Confusion about result of overloaded assignment operator being lvalue or not

Question

I have some doubt, reading this paragraph from the "Beginning Visual C++ 2013" book:

When you express the remaining assignment operation as the explicit overloaded function call, this ultimately becomes:

(motto1.operator=(motto2)).operator=(motto3);

Now, you have a situation where the object returned from the operator=() function is used to call the operator=() function. If the return type is just CMessage, this will not be legal because a temporary copy of the original object is returned which will be an rvalue, and the compiler will not allow a member function call using an rvalue. The only way to ensure this will compile and work correctly is to return a reference, which is an lvalue.

The class CMessage is defined as follows:

class CMessage
{
private:
    char* pmessage;

public:
    void ShowIt() const
    {
        cout << endl << pmessage;
    }

    CMessage(const char* text = "Default message")
    {
        cout << endl << "Constructor called.";
        pmessage = new char[strlen(text) + 1];
        strcpy(pmessage, text);
    }

    CMessage(const CMessage& initM)
    {
        cout << "Copy constructor called" << endl;
        pmessage = new char[strlen(initM.pmessage) + 1];
        strcpy(pmessage, initM.pmessage);
    }

    ~CMessage()
    {
        cout << "Destructor called." << endl;
        delete[] pmessage;
    }

    CMessage operator=(const CMessage& aMess)
    {
        delete[] pmessage;
        pmessage = new char[strlen(aMess.pmessage) + 1];
        strcpy(this->pmessage, aMess.pmessage);
        return *this;
    }
};

along with main function defined as:

int main()
{
    CMessage motto1, motto2;
    CMessage motto3("A miss is as good as a mile.");

    (motto1 = motto2) = motto3;

    motto1.ShowIt();
    motto2.ShowIt();
    motto3.ShowIt();
}

Question: Does operator function really returns an rvalue or the book is simpy wrong about that statement?

My understanding is that code is flawed, because in final result, motto1 wouldn't be changed, but other than that it is perfectly legal, because returned copy (involving a copy constructor) is a lvalue.

Answer 1

Does operator function really returns an rvalue or the book is simpy wrong about that statement?

Yes, this particular overloaded operator does return a value, so the value category of the call expression is a (p)rvalue. The book is correct about that.

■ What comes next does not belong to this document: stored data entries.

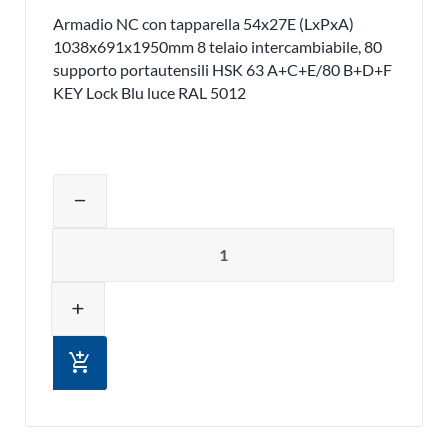
Armadio NC con tapparella 54x27E (LxPxA)
1038x691x1950mm 8 telaio intercambiabile, 80
supporto portautensili HSK 63 A+C+E/80 B+D+F
KEY Lock Blu luce RAL 5012
Regolare la quantità del prodotto o ri
remove
Quantità
add
add_shopping_cart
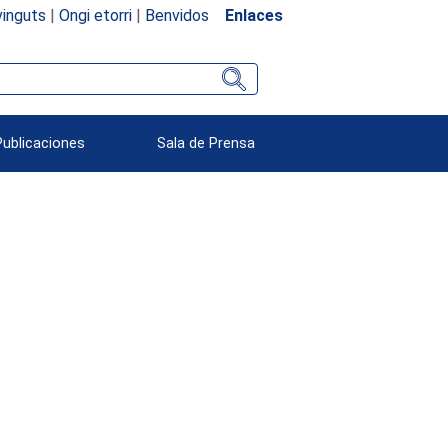
inguts
|
Ongi etorri
|
Benvidos
Enlaces
Publicaciones
Sala de Prensa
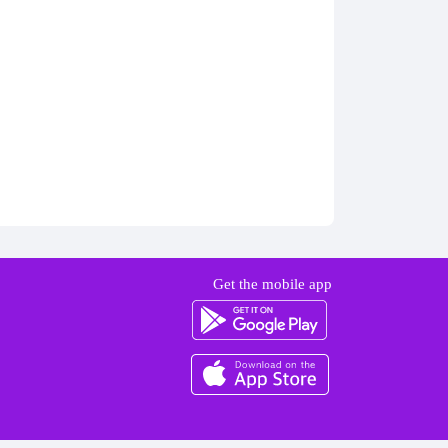
Get the mobile app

My understanding is that code is flawed, because in final result, motto1 wouldn't be changed

If the intention is to assign motto3 to motto1, then yes, the code is indeed flawed. However, the reason that the book gives:

compiler will not allow a member function call using an rvalue

Is not true. It is true for c, and possibly for pre-standard versions of c++, but not true for standard c++.

Answer 2

CMessage operator=(const CMessage& aMess) returns by value. This means that a temporary object is returned and the value category of (motto1 = motto2) is prvalue. Note that nothing is special about operator= here, it would be the same for any function returning by value.

My understanding is that code is flawed, because in final result, motto1 wouldn't be changed, but other than that it is perfectly legal,

In ISO C++ that is true...

because returned copy (involving a copy constructor) is a lvalue.

The returned copy is a temporary object. The word "lvalue" is a value category of expressions; it is not an adjective that applies to objects. The value category of an expression consisting of a function call where that function returns by value, is prvalue, not lvalue.

compiler will not allow a member function call using an rvalue.

In ISO C++ it is fine to call a member function on an rvalue. I can't speak to Visual C++ 2013.